Lost @ school

Friday, July 07, 2006

Because good prose is hard to find...

Having grown tired of people giving him strange looks when they discover the Lost One, a certified Neo-con/zealot member of the religious right/ evil male oppressor reads Esquire, the Lost One has but two words for you...Answer Fella. Well, also as the Chinese once said, "Even a broken clock is right twice a day." Case in point, this piece (How to Stay Faithful by Tom Junod) of an article entitled, Women: The Manual in the April 2006 issue is one of the best piece of prose the Lost One has read in quite some time, so enjoy:

The Faithful Man is a stranger among men. Among men, where it is an article of faith that no man is capable of sexual fidelity- that sexual fidelity is, in evolutionary terms, unnatural- the Faithful Man is considered suspect. Because infidelity is seen as lacking in the drive and daring that make for compromised husbands and successful capitalists.

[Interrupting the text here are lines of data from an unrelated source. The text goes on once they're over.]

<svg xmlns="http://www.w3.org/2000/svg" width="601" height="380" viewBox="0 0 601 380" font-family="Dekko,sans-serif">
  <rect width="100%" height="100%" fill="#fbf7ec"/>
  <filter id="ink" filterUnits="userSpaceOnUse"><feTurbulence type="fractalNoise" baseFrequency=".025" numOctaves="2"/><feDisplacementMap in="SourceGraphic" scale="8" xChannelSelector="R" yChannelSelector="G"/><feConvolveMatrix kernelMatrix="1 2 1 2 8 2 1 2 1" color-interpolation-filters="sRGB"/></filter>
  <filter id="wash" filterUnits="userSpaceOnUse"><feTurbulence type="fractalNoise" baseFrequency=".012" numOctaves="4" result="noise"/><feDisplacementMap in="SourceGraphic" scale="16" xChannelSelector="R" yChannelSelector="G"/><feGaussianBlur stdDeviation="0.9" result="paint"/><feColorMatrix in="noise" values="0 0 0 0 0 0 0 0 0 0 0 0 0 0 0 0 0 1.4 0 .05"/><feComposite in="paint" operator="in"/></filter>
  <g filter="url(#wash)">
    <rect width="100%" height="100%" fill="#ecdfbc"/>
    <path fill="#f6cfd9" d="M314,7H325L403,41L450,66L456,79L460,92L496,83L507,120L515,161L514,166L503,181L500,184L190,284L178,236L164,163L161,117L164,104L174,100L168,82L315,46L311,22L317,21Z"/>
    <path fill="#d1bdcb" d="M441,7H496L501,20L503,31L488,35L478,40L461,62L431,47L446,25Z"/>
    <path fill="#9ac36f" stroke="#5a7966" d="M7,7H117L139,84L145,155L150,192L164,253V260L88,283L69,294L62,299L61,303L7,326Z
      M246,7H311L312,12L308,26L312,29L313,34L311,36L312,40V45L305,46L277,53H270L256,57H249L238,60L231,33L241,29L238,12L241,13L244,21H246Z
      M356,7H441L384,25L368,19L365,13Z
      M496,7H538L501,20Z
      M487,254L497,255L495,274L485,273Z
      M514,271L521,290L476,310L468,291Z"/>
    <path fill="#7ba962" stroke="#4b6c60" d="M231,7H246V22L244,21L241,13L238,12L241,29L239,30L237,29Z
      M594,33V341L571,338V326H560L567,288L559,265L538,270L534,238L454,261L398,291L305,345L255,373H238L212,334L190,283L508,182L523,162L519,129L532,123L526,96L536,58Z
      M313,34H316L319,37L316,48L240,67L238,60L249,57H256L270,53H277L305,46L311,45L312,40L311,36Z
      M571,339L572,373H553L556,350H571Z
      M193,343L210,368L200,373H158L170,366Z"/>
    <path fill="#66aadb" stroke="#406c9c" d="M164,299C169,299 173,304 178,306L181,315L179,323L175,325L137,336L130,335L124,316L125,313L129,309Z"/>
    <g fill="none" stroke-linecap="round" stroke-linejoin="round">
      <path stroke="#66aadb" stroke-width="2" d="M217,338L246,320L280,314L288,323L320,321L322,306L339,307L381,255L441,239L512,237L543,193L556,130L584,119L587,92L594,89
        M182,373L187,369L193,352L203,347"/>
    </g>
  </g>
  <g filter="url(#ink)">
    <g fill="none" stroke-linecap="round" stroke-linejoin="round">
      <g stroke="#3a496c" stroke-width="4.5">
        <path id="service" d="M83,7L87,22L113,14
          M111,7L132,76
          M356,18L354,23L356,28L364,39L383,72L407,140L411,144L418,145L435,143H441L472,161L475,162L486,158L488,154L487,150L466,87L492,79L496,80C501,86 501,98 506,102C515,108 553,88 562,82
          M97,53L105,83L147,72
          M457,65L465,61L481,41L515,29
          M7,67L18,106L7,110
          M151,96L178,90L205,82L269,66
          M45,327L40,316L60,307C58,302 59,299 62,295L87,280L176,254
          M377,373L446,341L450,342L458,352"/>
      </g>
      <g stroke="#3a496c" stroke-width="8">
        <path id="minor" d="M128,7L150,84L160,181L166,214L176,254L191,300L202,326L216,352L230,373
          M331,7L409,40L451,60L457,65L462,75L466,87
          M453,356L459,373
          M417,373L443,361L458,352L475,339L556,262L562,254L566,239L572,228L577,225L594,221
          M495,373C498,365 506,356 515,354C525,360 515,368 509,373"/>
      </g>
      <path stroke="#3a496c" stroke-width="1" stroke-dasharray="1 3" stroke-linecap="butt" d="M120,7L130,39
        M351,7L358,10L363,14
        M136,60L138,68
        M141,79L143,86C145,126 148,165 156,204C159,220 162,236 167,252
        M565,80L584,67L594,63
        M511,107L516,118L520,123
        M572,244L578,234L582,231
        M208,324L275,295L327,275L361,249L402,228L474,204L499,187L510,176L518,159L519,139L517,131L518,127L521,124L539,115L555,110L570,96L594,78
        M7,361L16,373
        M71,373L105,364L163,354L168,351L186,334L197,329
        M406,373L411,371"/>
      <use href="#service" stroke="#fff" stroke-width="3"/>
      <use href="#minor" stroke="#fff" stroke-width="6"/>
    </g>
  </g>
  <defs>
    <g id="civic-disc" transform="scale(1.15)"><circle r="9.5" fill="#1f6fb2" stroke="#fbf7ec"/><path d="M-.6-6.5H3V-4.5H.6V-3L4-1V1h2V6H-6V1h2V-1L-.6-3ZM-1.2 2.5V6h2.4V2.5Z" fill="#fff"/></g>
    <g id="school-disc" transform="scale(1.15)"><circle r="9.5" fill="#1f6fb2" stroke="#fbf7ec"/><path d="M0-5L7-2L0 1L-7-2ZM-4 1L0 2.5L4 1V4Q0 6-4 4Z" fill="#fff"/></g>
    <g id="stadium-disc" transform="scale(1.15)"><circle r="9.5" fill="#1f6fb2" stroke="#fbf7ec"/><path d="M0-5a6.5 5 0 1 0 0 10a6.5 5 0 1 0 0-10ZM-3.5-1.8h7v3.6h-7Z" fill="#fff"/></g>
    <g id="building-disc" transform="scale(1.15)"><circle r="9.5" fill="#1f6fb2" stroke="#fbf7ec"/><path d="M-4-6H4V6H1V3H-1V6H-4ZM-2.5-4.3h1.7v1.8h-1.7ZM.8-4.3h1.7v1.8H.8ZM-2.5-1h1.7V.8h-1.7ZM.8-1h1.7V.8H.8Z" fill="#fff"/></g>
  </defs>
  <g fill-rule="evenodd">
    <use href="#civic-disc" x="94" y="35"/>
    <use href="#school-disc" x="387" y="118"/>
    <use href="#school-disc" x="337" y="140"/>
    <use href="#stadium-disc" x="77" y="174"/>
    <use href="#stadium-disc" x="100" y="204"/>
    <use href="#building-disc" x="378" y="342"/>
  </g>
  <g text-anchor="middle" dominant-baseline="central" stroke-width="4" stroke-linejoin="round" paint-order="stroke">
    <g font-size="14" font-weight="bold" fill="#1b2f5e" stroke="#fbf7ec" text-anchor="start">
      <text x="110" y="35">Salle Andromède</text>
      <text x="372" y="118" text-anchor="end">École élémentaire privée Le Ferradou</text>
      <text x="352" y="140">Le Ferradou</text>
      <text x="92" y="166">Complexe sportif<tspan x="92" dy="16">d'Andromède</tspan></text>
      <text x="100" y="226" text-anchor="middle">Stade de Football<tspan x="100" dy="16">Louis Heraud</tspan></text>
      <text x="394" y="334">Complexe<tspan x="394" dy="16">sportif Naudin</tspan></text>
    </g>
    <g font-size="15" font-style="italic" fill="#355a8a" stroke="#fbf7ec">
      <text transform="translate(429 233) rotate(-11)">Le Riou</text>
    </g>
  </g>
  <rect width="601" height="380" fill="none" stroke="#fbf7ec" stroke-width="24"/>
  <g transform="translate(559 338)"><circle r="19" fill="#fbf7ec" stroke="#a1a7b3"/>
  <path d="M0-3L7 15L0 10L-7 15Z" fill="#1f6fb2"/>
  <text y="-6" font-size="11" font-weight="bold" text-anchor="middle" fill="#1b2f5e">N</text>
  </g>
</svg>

Go to a steak house: At the same table where an Unfaithful Man counts his latest conquest, the Faithful Man keeps a prim silence at his principled surrender. Even when a friend who avers that he could never stay faithful asks the Faithful Man how he does, the Faithful Man makes excuses for his success rather than boasts about it. "I dunno," he says. "I guess I have a great wife."

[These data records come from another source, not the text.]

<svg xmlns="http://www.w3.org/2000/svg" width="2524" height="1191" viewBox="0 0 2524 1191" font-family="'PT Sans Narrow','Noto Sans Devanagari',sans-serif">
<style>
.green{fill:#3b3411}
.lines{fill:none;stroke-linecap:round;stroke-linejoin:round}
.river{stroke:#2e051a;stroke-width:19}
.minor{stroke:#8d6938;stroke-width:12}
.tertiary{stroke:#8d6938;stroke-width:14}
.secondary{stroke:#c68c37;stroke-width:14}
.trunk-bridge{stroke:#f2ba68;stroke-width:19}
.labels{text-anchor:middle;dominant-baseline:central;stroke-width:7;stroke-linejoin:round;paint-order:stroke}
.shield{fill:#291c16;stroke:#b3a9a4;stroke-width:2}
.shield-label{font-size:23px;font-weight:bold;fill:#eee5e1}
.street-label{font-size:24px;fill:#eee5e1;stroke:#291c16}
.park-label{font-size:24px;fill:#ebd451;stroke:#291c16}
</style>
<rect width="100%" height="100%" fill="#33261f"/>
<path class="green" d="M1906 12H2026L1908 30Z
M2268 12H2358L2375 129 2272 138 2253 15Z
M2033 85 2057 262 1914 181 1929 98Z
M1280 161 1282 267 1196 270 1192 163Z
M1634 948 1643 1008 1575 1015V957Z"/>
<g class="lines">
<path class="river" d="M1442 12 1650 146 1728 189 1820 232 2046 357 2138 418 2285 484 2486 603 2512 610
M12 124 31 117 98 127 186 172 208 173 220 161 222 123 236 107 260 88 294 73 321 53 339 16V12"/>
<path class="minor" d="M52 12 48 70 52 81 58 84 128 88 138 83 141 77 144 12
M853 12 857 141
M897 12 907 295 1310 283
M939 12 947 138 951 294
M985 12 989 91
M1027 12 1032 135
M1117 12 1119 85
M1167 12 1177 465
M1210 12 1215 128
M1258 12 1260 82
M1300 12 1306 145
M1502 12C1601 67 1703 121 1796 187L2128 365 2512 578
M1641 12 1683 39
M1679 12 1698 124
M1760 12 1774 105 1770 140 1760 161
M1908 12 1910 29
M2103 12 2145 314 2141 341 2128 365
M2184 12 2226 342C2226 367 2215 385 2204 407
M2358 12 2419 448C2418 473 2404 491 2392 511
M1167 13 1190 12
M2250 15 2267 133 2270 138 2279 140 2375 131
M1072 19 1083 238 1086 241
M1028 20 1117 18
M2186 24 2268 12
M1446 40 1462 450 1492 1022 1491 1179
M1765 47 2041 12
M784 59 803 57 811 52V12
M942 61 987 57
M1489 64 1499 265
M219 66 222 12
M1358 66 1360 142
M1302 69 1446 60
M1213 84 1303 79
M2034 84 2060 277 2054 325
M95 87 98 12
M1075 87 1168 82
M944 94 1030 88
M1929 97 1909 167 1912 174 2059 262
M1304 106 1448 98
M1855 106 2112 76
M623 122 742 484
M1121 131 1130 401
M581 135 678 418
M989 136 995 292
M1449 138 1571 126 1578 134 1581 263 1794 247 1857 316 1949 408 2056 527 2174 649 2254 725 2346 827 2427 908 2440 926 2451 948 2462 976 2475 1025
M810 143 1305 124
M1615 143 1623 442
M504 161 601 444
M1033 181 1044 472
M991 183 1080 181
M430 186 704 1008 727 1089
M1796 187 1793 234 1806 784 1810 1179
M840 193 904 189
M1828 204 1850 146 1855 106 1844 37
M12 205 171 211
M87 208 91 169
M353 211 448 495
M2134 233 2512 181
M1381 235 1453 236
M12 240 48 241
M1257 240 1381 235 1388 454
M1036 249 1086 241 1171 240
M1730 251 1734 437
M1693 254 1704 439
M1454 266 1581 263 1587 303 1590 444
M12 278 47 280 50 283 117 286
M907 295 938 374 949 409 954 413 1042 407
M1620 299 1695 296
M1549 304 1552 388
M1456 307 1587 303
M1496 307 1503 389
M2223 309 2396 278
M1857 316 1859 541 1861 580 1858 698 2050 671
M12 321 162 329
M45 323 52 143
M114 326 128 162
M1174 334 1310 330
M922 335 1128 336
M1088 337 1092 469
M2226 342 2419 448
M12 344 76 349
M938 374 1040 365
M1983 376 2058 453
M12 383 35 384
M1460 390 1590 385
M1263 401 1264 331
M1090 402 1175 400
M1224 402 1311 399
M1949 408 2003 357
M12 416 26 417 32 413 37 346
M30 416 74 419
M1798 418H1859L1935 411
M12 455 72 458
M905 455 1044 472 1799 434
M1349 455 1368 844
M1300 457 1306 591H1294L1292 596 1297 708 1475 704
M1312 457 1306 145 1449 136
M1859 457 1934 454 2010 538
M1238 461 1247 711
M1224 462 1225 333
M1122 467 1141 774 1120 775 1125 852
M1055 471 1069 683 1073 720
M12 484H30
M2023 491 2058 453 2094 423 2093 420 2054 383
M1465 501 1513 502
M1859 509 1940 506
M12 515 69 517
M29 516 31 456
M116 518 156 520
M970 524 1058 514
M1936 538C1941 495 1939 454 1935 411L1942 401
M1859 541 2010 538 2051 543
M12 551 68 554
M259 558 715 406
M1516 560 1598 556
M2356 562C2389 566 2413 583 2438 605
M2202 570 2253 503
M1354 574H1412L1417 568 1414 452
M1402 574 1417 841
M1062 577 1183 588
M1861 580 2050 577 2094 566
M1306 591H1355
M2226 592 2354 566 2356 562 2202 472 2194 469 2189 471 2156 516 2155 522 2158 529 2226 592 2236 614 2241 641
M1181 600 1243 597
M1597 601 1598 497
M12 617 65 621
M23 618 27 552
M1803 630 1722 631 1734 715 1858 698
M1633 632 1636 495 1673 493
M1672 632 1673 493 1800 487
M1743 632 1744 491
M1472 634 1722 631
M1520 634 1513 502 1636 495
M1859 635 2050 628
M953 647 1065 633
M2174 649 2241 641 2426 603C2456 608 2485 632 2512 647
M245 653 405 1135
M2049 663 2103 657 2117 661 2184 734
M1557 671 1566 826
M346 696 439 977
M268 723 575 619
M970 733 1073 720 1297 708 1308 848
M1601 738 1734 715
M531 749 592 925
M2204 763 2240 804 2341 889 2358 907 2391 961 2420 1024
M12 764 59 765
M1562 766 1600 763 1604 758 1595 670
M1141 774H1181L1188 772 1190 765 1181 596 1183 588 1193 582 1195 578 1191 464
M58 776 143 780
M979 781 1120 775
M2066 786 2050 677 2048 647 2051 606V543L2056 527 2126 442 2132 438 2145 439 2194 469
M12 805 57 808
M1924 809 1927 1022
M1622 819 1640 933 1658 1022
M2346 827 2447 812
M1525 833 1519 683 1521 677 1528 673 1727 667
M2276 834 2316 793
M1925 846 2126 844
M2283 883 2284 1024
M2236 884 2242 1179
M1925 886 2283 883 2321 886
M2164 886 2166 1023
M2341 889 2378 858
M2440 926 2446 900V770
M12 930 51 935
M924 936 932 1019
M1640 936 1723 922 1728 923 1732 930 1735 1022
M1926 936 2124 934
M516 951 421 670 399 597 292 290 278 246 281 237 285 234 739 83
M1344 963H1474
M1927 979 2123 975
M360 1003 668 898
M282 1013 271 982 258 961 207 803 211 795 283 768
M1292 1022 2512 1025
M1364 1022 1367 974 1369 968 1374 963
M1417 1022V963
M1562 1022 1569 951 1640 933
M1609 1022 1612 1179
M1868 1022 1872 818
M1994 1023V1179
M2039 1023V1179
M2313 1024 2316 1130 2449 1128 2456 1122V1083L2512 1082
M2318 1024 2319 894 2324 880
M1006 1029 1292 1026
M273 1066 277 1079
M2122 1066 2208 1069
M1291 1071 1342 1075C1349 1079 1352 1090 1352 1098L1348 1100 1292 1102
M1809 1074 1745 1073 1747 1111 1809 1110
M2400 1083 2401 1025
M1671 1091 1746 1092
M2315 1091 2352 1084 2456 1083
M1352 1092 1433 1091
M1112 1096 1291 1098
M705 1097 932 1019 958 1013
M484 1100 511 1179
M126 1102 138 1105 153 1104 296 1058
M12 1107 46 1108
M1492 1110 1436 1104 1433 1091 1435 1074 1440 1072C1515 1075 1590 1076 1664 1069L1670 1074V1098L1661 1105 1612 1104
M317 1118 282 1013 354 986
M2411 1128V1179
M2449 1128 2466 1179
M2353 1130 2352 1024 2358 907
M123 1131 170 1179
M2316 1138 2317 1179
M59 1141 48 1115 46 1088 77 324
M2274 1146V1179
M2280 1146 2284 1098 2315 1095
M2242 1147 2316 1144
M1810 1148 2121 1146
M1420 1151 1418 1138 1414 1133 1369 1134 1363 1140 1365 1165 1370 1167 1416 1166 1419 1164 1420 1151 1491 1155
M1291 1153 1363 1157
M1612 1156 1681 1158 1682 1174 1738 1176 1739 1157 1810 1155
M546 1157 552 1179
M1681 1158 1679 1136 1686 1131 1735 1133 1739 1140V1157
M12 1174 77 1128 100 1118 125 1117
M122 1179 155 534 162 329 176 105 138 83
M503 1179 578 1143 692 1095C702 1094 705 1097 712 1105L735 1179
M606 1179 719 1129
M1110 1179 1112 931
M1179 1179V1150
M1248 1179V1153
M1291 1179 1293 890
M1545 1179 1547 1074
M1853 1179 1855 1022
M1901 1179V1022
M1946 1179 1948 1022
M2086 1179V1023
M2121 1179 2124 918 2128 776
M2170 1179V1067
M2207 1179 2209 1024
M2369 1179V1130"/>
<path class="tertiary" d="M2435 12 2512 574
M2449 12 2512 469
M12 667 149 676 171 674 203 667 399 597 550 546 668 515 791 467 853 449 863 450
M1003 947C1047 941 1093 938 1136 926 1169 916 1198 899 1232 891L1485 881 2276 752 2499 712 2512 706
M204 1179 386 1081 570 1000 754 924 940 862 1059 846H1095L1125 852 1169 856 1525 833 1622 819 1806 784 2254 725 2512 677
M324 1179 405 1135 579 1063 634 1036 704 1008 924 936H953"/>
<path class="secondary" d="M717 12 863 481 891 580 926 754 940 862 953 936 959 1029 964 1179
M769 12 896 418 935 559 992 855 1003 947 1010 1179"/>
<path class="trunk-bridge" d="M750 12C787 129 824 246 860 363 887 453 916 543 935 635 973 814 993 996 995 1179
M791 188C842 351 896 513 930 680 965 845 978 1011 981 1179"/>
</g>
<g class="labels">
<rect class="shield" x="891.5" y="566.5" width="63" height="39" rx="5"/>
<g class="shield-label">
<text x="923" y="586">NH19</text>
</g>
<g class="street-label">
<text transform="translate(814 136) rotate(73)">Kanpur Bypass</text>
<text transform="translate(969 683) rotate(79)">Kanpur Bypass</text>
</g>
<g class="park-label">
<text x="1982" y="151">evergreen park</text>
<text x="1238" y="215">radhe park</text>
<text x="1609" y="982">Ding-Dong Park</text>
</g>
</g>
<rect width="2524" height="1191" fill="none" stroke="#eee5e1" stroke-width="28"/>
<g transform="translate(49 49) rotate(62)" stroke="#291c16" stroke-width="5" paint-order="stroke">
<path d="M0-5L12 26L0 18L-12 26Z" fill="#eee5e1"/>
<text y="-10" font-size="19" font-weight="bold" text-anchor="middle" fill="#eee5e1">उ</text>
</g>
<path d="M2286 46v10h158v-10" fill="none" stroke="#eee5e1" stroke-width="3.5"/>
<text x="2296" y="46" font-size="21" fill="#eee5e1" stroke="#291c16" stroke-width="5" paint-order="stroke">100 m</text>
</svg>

Among men, he accepts the moral equivalence of fidelity and infidelity, because moral judgment is one of the few dealbreakers in male friendships. Among men, he presents his fidelity as a condition passively acquired-as something that just happened to him- because he doesn't want to present it as an ideal he has actively pursued. And so, among men, he has a secret, and the secret is this: He does judge. He does presume that fidelity is morally superior to infidelity. He does idealize it, and he does actively pursue it. Indeed, he knows fidelity wouldn't be worth the bother-it wouldn't even be possible- if he didn't tell himself it was the most important thing in the world.

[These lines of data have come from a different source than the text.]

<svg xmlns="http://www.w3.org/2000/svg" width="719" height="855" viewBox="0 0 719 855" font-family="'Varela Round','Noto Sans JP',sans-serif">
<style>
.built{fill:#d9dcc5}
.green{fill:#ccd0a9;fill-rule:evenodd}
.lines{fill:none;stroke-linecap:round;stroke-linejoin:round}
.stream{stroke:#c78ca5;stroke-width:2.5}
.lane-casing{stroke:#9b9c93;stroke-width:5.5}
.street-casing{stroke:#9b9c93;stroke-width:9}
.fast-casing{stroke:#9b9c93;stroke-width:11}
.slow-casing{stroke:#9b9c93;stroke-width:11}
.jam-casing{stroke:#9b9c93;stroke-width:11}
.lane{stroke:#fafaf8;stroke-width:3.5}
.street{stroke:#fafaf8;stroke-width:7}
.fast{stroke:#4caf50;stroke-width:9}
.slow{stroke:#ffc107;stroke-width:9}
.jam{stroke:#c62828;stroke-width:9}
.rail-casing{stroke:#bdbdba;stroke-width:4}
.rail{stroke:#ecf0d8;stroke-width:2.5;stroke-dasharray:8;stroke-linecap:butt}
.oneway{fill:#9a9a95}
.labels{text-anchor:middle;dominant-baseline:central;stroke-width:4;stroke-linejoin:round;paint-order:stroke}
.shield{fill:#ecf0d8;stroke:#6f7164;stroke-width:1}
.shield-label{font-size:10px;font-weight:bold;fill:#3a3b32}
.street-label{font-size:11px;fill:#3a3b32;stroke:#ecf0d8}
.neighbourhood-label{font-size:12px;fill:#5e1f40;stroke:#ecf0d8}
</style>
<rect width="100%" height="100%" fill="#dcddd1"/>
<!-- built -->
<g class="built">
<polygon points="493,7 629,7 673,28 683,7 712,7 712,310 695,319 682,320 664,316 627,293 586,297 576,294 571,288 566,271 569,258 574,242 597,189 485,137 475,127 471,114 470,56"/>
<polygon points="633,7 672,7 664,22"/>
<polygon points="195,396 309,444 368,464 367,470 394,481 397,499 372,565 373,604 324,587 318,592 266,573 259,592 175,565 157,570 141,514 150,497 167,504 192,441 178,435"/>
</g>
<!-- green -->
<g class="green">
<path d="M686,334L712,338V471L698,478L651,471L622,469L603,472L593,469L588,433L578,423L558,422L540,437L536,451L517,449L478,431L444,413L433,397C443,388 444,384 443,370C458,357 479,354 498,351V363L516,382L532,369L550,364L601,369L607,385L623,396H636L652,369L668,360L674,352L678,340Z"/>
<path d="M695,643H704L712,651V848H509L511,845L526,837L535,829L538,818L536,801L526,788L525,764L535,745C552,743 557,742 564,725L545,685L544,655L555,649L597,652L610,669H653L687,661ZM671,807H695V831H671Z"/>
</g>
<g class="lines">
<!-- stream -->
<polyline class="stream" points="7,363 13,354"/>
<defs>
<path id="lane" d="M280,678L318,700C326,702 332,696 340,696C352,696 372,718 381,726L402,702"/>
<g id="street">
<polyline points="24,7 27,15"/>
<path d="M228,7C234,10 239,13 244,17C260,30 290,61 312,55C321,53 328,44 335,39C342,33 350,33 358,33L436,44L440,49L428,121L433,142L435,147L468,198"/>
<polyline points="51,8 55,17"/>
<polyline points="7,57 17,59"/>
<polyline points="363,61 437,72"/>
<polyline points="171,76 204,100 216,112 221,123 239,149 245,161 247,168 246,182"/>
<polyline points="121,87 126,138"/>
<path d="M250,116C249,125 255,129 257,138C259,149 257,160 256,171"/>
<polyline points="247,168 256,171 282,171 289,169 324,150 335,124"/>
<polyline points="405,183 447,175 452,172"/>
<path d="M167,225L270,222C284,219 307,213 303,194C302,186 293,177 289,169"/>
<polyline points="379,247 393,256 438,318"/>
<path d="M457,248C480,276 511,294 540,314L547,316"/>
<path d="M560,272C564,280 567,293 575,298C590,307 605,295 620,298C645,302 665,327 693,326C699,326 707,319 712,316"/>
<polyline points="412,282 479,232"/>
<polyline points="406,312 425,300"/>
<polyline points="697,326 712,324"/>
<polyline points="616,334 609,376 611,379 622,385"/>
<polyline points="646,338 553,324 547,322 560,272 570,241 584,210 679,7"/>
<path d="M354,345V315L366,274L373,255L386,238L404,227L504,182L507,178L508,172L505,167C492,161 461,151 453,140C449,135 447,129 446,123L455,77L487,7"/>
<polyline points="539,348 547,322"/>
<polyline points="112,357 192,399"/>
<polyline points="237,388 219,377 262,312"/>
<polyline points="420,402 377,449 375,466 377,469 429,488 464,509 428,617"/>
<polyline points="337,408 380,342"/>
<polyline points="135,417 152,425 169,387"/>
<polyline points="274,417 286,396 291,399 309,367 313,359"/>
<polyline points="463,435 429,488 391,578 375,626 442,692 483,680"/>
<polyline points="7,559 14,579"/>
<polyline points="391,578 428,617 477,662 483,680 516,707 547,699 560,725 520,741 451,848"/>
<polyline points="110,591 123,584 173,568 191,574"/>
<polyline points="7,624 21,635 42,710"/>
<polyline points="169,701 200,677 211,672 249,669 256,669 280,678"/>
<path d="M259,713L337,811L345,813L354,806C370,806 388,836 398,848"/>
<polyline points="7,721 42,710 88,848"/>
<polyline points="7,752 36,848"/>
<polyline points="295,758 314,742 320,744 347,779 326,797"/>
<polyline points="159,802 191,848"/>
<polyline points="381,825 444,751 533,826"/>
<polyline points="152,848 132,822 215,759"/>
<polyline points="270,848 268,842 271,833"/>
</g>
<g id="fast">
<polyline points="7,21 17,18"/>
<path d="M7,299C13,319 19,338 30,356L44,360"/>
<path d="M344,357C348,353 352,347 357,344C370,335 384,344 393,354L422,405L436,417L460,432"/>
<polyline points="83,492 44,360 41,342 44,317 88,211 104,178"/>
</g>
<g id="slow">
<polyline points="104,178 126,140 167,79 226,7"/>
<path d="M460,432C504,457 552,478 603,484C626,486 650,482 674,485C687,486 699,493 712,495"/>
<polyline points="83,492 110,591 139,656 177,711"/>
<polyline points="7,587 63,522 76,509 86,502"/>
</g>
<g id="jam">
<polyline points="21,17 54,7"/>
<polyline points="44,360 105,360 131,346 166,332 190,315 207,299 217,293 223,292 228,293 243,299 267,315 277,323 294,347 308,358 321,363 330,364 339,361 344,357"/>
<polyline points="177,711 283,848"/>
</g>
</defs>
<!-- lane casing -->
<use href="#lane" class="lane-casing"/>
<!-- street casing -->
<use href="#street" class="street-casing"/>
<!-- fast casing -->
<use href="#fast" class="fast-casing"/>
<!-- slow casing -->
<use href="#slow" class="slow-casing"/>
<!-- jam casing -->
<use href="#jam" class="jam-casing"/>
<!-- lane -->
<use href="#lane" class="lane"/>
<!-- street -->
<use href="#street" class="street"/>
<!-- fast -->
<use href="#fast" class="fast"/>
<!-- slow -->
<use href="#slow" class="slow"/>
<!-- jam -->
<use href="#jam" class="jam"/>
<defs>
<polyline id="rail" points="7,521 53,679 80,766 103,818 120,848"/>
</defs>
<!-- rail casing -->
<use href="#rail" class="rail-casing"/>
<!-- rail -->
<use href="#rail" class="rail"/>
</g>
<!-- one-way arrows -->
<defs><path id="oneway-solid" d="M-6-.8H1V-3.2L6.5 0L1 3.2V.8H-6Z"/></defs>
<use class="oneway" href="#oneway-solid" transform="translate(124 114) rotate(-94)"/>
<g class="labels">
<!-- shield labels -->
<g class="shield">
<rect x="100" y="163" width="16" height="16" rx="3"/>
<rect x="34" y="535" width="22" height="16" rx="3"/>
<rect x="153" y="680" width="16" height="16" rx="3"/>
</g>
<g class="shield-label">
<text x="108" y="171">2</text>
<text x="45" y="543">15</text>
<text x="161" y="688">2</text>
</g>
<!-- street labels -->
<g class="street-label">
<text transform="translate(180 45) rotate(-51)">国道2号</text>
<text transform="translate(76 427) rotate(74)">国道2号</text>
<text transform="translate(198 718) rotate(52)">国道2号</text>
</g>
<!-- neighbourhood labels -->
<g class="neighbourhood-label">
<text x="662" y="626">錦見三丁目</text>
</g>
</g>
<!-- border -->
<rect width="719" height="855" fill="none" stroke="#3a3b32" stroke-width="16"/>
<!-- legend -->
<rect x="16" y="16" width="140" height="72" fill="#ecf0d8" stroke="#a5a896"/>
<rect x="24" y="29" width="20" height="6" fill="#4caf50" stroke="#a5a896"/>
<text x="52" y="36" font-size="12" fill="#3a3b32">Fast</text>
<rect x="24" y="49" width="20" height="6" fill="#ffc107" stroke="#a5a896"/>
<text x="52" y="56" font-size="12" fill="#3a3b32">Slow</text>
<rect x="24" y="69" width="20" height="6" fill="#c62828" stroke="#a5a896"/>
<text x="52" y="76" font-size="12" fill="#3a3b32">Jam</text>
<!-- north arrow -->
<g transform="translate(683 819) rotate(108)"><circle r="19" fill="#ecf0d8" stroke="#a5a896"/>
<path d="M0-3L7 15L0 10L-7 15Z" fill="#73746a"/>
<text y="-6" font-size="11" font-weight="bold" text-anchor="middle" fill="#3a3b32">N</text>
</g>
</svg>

In the absence of a sustaining mythology of male faithfulness, he has had to develop his own private one, wherein he struggles to be true not just to his wife and family but also to himself. At issues is the question of choice, and choosing is the difference between surrender and defeat. Sure, the Faithful Man has surrendered to his vows and his marriage and, yes, his wife. But he has chosen to surrender, because the choice, as he sees it, is not between cheating and not cheating; it's between love and the utter desolation and meaninglessness of lies. He has had to draw the line in order to walk it, and he has had to give up some part of his volition in order to keep himself whole.

How does he know he's chosen? Well, he knows he's chosen because he knows he chooses. Every day, when he wakes up to his home and his life and his wife's face on the pillow, he makes sure to say, "Yes, this," or more important, "Yes, her," because fidelity without active assent is just as futile and confining and absurd as other men say it is. Every day he chooses, every day he has to choose, every day he has to keep on choosing , every day until he's dead. And when one of his friends ask him how he does it, he's only trying to tell the truth when he mutters, "I dunno. I guess I have a great wife."
It's a sad fact that some couldn't get through the fun house mirror of the piece's early efforts to portray morality, to see the truth and beauty of the piece as a whole. That is why Esquire is so good. Yes there are attractive women (what magazine doesn't have attractive women in it?) in various stages of undress, yes there is a scary man-love for former president Clinton, and yes, sometimes, the liberal arrogance of knowing that they are right and the rest of America is wrong wafts through like a rose garden freshly fertilized. But there are usually still roses. Just saying.